La primera pieza publicada bajo este concepto es Hallelujah, un track desarrollado a lo largo de 508 días. Inspirada en la esencia más profunda del clásico de Leonard Cohen, la canción plantea una analogía entre la experiencia amorosa y el fervor religioso. Referencias bíblicas, como la del rey David y Betsabé, se entrelazan con una narrativa íntima sobre la forma en que el amor, aunque imperfecto, nace en cada persona como un acto puro y genuino. En el plano sonoro, Hallelujah explora una fusión entre lo analógico y lo digital, dando forma a un funk carioca poco convencional.
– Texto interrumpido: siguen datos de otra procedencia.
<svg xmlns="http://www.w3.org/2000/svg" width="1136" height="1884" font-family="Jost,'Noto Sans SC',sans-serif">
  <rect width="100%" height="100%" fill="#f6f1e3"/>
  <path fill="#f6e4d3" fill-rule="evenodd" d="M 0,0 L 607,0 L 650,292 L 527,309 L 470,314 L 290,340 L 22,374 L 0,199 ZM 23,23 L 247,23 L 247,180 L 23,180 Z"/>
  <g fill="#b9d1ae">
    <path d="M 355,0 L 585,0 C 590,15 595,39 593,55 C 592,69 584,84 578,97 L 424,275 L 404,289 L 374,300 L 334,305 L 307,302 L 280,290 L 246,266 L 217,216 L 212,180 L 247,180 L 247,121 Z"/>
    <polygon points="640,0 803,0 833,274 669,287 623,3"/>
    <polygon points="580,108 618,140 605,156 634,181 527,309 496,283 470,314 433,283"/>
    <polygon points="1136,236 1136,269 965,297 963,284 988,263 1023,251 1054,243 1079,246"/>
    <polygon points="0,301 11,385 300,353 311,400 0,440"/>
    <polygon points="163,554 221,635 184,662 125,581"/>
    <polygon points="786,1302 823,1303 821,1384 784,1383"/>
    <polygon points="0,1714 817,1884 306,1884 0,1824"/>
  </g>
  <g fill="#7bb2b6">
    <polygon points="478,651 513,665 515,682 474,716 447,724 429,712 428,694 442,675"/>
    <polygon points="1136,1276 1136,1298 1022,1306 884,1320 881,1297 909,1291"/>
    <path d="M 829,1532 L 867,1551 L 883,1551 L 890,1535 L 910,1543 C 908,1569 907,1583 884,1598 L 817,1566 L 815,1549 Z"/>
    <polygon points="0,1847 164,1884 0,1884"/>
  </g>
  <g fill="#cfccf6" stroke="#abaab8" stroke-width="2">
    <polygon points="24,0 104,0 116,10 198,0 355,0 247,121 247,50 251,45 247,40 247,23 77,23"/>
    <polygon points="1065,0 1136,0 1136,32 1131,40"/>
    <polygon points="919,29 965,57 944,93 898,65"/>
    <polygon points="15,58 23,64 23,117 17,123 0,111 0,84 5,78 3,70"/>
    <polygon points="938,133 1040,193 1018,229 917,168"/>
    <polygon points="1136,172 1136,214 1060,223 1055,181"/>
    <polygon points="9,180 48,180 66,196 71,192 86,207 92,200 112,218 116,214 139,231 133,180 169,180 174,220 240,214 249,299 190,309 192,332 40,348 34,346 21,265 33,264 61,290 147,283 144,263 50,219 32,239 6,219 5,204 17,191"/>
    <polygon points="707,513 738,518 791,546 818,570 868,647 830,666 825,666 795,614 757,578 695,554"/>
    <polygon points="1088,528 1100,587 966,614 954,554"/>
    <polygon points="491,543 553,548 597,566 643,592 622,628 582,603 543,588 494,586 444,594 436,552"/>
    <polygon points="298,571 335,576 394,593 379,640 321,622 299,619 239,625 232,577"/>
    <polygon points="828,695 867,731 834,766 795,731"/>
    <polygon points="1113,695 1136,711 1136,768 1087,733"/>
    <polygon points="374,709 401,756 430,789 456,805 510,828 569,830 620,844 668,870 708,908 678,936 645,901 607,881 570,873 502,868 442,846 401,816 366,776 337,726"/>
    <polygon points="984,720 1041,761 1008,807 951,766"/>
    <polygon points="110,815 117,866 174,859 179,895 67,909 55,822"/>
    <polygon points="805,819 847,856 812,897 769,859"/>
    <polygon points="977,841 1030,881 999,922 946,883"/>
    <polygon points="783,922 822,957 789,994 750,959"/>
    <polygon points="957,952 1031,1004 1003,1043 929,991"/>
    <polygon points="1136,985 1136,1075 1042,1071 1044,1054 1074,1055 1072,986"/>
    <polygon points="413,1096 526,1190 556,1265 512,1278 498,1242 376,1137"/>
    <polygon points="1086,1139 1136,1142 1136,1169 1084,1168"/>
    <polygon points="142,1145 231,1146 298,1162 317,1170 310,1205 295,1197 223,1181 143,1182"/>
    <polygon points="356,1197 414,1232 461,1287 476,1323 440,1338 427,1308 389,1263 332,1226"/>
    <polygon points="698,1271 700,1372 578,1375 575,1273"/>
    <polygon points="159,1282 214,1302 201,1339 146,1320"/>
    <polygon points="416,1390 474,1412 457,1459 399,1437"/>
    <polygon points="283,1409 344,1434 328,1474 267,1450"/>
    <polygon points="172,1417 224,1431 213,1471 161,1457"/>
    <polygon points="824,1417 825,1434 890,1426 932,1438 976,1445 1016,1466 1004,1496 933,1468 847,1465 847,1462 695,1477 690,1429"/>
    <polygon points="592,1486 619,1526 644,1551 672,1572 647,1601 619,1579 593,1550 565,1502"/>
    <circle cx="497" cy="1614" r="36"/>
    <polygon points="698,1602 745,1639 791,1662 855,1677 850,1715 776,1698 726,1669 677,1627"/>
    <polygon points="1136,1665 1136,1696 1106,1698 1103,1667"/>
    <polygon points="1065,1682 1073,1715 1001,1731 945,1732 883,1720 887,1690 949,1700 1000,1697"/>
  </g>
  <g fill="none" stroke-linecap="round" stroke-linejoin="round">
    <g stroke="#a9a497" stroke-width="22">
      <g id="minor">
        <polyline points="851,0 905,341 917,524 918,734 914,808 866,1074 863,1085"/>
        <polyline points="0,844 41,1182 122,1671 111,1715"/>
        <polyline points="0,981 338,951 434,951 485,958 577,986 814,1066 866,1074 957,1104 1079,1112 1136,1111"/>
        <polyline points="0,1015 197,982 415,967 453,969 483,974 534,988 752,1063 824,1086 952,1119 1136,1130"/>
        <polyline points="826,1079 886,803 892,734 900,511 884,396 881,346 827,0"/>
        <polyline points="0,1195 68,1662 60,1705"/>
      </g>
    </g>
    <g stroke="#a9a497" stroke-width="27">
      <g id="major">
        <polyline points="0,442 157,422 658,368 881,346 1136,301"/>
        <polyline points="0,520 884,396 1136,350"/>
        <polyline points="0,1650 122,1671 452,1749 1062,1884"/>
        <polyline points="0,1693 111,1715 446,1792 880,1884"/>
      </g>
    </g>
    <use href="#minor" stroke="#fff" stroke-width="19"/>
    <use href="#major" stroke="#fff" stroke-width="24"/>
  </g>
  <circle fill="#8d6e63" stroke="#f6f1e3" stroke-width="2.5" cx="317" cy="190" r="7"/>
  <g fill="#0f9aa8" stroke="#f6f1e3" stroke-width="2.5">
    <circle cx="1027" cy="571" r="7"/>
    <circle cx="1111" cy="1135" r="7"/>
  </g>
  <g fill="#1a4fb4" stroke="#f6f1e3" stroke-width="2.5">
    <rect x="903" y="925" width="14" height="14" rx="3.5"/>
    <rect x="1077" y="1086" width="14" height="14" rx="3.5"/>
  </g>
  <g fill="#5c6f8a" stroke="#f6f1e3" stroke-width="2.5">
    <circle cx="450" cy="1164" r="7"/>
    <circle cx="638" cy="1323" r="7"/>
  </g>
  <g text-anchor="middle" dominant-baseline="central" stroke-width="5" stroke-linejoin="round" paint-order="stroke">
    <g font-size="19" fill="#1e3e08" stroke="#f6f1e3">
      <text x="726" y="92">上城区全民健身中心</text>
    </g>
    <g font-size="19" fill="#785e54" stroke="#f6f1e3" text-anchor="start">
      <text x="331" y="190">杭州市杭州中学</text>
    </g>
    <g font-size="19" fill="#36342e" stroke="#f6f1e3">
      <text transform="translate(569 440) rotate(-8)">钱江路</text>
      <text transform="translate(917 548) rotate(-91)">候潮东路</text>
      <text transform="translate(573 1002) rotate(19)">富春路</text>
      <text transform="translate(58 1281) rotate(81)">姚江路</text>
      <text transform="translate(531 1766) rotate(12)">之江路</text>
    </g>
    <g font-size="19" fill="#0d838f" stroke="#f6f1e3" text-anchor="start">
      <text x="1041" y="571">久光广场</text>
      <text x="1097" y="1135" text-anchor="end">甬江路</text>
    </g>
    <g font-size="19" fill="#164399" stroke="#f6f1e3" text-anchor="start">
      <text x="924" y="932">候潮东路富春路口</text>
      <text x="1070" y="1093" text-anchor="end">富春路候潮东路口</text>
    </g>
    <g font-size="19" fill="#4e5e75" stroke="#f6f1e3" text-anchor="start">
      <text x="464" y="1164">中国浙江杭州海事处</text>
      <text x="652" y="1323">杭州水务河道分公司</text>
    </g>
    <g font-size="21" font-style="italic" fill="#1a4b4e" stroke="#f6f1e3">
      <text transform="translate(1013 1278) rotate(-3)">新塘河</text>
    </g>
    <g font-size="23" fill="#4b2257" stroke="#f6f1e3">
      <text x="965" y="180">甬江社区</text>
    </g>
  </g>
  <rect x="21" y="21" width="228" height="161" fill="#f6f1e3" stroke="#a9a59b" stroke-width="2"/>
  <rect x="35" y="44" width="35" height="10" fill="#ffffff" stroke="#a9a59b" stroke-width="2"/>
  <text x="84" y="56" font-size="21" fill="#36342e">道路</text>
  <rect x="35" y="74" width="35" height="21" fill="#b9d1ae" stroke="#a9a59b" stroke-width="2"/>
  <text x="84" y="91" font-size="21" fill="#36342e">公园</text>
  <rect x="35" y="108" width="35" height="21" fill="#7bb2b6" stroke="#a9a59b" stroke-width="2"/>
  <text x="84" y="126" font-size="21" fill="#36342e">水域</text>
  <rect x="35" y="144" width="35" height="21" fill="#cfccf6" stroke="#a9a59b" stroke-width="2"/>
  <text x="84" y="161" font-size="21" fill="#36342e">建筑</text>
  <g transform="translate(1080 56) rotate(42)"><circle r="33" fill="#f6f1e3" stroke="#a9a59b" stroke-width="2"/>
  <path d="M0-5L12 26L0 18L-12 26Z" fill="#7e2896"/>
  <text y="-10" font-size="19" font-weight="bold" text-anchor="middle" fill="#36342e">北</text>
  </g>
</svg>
“Nunca me sentí tan bien haciendo algo durante tanto tiempo, con tanta inversión y con tanta ilusión”, señala Picazo, quien confía en que el contenido pueda, en primer lugar, hablar por sí solo, para luego apoyarse en estrategias promocionales y productos derivados.

Lejos de ofrecer respuestas claras, Otrochicoserio plantea nuevas preguntas. La obra no se presenta como un producto cerrado, sino como un proceso vivo, de sentido abierto. Lo que viene a continuación permanece velado, alimentando una narrativa donde el misterio forma parte de su identidad artística. En tiempos de saturación informativa, la propuesta de Alfredo Picazo invita a escuchar con pausa, sin prisa y con atención al detalle.